Lisa torció el gesto asqueada, dejó el recibo sobre la mesa y lo apartó.

—Debías de odiar a Ánok.

—Al principio sí, claro —contestó Bente—. Pero luego lo vi de otra manera. Sabía que procedía de una familia muy pobre y que solo podía estudiar gracias a una beca. Su gente lo pasaba bastante mal, y eso lo angustiaba mucho. Veinte mil coronas en aquella época era muchísimo dinero. Probablemente se sentía más obligado hacia su familia que hacia mí. Además, no sabía nada de mi embarazo.

Bente sonrió un momento al ver la cara de escándalo de Lisa.

—Créeme, ha pasado mucho tiempo hasta que he podido ser tan conciliadora —dijo, y añadió en voz baja—: Con mis padres, en cambio, hoy en día me sigue doliendo.

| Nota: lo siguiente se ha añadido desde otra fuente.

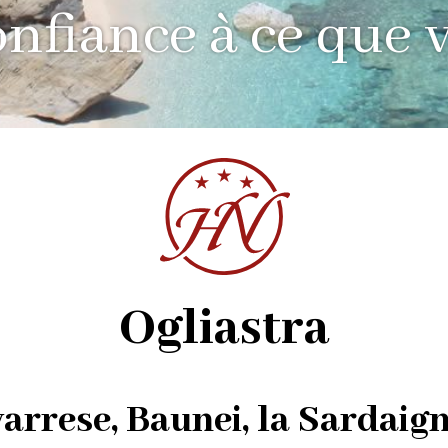
onfiance à ce que 
Ogliastra
arrese, Baunei, la Sardaig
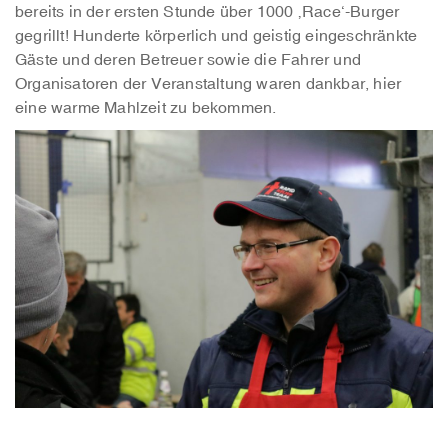
bereits in der ersten Stunde über 1000 ‚Race‘-Burger
gegrillt! Hunderte körperlich und geistig eingeschränkte
Gäste und deren Betreuer sowie die Fahrer und
Organisatoren der Veranstaltung waren dankbar, hier
eine warme Mahlzeit zu bekommen.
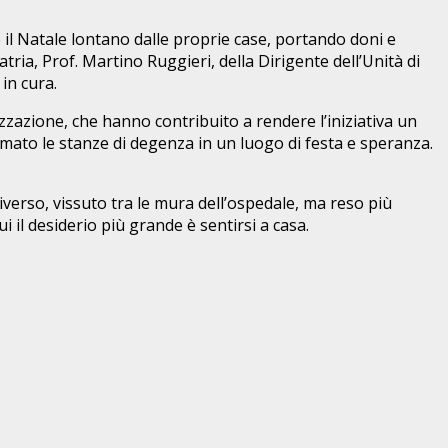
o il Natale lontano dalle proprie case, portando doni e
tria, Prof. Martino Ruggieri, della Dirigente dell’Unità di
in cura.
azione, che hanno contribuito a rendere l’iniziativa un
ormato le stanze di degenza in un luogo di festa e speranza.
diverso, vissuto tra le mura dell’ospedale, ma reso più
 il desiderio più grande è sentirsi a casa.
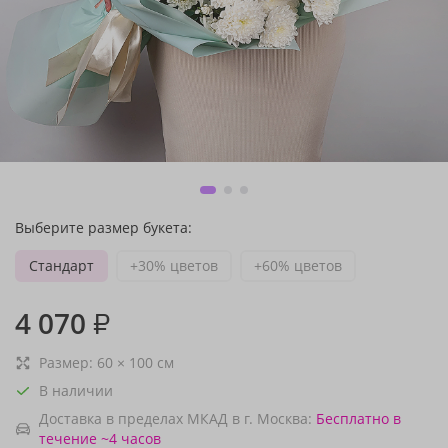
Выберите размер букета:
Стандарт
+30% цветов
+60% цветов
4 070
₽
Размер:
60
×
100
см
В наличии
Доставка в пределах МКАД в г. Москва:
Бесплатно
в
течение ~4 часов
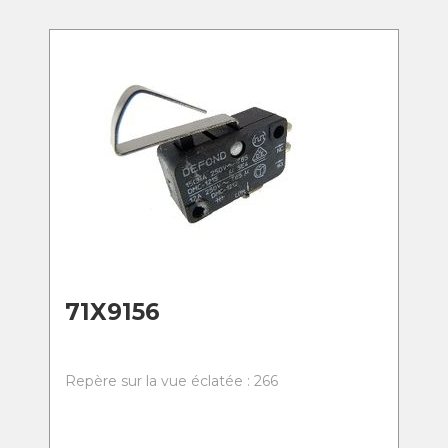
71X9156
Repère sur la vue éclatée : 266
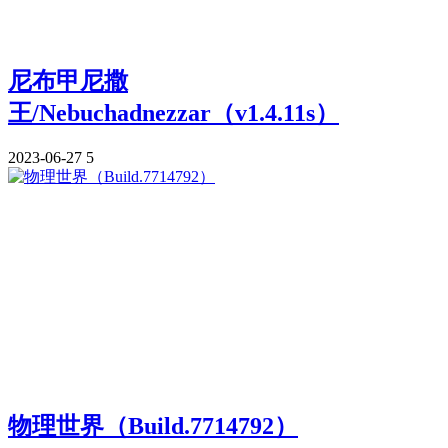
尼布甲尼撒
王/Nebuchadnezzar（v1.4.11s）
2023-06-27
5
物理世界（Build.7714792）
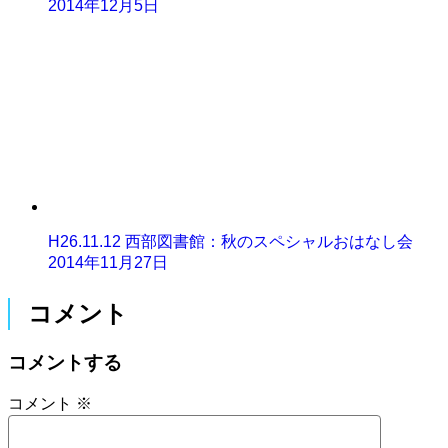
2014年12月5日
H26.11.12 西部図書館：秋のスペシャルおはなし会
2014年11月27日
コメント
コメントする
コメント
※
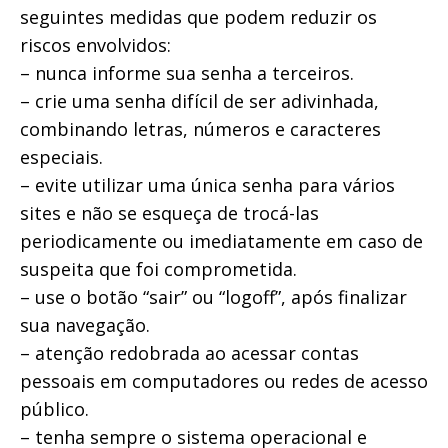
seguintes medidas que podem reduzir os
riscos envolvidos:
– nunca informe sua senha a terceiros.
– crie uma senha difícil de ser adivinhada,
combinando letras, números e caracteres
especiais.
– evite utilizar uma única senha para vários
sites e não se esqueça de trocá-las
periodicamente ou imediatamente em caso de
suspeita que foi comprometida.
– use o botão “sair” ou “logoff”, após finalizar
sua navegação.
– atenção redobrada ao acessar contas
pessoais em computadores ou redes de acesso
público.
– tenha sempre o sistema operacional e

Lisa lo comprendía muy bien.

—¿Qué pasó luego? —preguntó.

—Mi padre se puso hecho una furia cuando me negué a ir a casa con él. Me había demostrado que ese sami no valía nada, y esperaba en serio que le estuviera agradecida por su intervención. A su juicio me había protegido de cometer un grave error y de una vida infeliz.

—Es indignante —exclamó Lisa. ¡Cuánta arrogancia! Por desgracia ese tipo de presunción estaba muy extendida. Creer, o mejor dicho saber lo que es mejor para los demás más que ellos mismos.

—Sin embargo, con quien más me enfadé fue con mi madre —dijo Bente—. Había confiado en ella, y ella no solo me había traicionado, sino que me había enviado a la boca del lobo sin avisarme. Eso no puedo perdonárselo.

Lisa agachó la cabeza, impactada. ¿A quién estaba buscando? ¿De verdad quería encontrar a esa Mari y conocerla? ¿Una mujer que había traicionado a su propia hija y la había dejado en la estacada por un novio «poco adecuado»? A Lisa le costaba imaginar las motivaciones de su abuela. Debería de haber comprendido perfectamente a Bente, pues ella había pasado por una situación muy parecida treinta años antes. ¿No se alegraba por la felicidad de su hija que ella no pudo vivir? Era horrible. Tal vez debería alegrarse de no poder encontrar a Mari y ahorrarse un encuentro en persona. Si es que estaba viva. Y si ya había fallecido… ¿por qué seguir insistiendo y correr el peligro de sacar a la luz más verdades desagradables? Como, por ejemplo, por qué había abandonado a su primera hija en Alemania. Lisa se quedó helada. Tal vez la respuesta fuera muy sencilla, quizá Mari fuera una persona egoísta y fría que abandonaba a su suerte a sus hijos sin sentir el menor escrúpulo. Prefería no especular sobre los motivos de Finn, el hermano de Mari, para sentir semejante odio implacable hacia ella.